Start of Block
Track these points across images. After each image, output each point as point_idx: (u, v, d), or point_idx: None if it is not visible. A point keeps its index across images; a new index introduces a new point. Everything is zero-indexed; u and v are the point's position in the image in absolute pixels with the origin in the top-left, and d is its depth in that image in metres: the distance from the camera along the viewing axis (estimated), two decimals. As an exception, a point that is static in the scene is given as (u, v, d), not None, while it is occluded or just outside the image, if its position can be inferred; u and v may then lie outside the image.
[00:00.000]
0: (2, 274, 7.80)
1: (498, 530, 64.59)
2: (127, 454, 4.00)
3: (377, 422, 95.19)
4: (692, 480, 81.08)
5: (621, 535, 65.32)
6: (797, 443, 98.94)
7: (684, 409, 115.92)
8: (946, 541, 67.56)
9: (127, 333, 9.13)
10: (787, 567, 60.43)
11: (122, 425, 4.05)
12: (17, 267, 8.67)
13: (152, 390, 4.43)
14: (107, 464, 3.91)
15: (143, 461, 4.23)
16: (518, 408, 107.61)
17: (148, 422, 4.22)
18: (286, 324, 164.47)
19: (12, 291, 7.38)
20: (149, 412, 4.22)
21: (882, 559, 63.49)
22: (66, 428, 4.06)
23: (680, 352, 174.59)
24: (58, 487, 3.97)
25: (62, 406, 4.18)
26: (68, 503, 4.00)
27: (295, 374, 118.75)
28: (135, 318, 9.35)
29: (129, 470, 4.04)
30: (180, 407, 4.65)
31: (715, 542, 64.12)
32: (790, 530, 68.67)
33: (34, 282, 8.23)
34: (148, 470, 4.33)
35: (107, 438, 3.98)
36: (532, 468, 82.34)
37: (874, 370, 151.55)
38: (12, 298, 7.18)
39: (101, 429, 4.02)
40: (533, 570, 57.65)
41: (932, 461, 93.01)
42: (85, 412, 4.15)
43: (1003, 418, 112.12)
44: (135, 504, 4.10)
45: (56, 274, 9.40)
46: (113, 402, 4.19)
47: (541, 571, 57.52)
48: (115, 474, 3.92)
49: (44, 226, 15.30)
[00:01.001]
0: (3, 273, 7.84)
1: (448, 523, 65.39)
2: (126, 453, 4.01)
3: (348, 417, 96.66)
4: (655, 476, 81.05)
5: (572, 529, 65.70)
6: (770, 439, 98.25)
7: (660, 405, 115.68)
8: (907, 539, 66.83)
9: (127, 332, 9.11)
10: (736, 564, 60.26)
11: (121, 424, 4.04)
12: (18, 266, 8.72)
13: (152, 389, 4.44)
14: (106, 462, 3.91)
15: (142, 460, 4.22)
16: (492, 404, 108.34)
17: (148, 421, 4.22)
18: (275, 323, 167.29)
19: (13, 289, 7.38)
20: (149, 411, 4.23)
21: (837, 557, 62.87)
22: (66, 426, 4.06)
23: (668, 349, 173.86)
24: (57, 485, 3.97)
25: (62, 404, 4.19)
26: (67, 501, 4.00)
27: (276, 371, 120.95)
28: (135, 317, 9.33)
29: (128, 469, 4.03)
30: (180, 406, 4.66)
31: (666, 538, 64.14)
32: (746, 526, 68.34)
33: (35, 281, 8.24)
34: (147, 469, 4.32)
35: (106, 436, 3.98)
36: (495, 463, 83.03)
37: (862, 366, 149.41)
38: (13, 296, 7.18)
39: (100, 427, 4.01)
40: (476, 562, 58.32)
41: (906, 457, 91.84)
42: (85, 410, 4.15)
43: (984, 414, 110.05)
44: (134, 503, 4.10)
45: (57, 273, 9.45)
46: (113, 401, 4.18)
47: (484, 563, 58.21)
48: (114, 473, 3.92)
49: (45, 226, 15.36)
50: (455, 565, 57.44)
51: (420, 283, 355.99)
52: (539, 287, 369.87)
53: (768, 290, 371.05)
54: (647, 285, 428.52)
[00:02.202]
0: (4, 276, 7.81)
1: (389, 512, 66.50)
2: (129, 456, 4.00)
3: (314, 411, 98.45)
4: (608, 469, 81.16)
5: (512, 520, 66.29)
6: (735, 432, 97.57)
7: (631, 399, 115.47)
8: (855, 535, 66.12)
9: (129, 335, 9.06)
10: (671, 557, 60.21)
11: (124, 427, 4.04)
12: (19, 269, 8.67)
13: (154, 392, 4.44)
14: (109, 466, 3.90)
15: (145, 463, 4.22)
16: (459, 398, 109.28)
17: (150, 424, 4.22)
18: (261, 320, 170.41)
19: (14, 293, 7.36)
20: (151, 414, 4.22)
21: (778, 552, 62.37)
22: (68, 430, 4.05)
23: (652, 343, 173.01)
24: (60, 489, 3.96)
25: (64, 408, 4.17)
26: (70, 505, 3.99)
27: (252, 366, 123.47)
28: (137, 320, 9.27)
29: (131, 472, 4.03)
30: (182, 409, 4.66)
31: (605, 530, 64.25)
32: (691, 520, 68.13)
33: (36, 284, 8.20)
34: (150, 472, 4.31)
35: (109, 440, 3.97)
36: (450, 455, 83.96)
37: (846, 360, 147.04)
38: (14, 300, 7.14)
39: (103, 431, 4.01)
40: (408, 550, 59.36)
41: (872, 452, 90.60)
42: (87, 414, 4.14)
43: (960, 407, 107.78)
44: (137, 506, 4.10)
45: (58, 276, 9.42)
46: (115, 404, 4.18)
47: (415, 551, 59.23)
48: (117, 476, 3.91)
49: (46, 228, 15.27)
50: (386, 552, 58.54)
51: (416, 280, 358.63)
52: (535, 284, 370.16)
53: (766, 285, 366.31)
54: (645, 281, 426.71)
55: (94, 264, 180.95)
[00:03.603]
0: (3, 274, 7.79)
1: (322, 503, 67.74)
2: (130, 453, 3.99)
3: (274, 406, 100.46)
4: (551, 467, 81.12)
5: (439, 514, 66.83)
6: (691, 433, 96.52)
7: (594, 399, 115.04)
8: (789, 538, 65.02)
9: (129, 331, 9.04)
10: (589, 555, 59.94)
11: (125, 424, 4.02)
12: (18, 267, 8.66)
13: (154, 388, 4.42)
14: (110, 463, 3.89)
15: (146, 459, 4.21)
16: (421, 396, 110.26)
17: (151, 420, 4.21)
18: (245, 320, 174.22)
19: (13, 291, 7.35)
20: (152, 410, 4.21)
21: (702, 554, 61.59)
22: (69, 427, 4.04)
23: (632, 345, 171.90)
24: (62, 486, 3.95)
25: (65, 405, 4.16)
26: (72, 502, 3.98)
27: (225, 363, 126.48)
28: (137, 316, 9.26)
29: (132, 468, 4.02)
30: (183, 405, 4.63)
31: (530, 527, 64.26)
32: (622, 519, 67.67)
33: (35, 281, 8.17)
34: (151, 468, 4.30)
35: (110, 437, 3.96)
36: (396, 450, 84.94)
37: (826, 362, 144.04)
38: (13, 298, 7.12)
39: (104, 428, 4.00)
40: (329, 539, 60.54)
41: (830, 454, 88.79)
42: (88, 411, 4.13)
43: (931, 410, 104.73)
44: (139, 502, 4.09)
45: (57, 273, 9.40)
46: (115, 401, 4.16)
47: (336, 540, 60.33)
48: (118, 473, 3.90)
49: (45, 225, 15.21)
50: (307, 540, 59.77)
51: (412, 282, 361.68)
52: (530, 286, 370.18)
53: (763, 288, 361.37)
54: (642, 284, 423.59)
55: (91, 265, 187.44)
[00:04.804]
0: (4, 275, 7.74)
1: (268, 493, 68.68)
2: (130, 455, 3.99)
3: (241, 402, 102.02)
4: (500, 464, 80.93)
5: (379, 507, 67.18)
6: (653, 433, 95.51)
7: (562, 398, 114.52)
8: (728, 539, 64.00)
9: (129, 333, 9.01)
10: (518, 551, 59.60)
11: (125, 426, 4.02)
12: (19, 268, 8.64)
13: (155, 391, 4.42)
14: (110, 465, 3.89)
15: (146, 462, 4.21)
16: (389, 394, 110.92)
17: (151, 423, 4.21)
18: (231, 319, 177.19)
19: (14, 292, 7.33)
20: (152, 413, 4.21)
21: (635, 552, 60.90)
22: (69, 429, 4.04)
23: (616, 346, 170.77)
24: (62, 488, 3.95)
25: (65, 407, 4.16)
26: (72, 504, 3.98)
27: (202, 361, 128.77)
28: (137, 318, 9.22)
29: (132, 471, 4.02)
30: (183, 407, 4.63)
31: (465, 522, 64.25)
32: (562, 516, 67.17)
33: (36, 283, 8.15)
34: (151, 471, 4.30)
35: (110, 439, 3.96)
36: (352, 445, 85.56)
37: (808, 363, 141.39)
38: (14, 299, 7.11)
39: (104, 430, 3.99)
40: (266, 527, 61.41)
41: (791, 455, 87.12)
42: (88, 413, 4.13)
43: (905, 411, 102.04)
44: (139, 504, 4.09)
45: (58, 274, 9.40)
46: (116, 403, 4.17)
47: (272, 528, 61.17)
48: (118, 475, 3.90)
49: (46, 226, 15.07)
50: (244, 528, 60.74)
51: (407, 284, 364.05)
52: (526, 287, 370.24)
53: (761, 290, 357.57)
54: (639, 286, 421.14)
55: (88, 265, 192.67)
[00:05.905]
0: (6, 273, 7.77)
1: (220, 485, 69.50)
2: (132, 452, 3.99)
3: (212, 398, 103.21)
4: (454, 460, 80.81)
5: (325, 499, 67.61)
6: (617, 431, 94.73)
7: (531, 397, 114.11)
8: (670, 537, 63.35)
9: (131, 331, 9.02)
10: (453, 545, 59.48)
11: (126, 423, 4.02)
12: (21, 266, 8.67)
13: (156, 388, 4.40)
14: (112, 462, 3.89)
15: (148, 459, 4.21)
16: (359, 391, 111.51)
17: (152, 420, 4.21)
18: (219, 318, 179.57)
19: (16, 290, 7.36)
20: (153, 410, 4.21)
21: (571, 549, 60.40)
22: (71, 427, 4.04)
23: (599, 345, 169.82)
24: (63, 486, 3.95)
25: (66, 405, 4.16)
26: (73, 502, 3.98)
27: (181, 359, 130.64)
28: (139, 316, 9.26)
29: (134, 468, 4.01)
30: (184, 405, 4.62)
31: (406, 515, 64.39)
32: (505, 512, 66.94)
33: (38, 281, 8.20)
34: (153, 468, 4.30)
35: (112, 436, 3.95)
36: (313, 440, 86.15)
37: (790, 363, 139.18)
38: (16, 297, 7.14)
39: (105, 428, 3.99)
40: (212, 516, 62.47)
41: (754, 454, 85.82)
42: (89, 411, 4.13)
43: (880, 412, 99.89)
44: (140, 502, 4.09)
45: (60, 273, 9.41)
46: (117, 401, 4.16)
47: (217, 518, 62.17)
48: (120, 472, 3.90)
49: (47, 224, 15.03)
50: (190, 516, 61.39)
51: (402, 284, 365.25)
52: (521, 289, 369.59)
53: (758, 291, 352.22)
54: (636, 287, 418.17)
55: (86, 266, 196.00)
End of Block
- Exercise: In the listing above, find the line containing "37: (874, 370, 151.55)" and the line containing "[00:01.001]", then quote both, plus every line between them, exactly as written.

- Answer for this exercise:
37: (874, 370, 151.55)
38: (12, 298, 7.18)
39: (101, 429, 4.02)
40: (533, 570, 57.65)
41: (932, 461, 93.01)
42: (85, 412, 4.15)
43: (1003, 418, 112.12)
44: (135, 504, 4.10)
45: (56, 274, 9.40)
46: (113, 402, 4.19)
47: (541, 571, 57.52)
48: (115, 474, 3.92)
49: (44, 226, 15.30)
[00:01.001]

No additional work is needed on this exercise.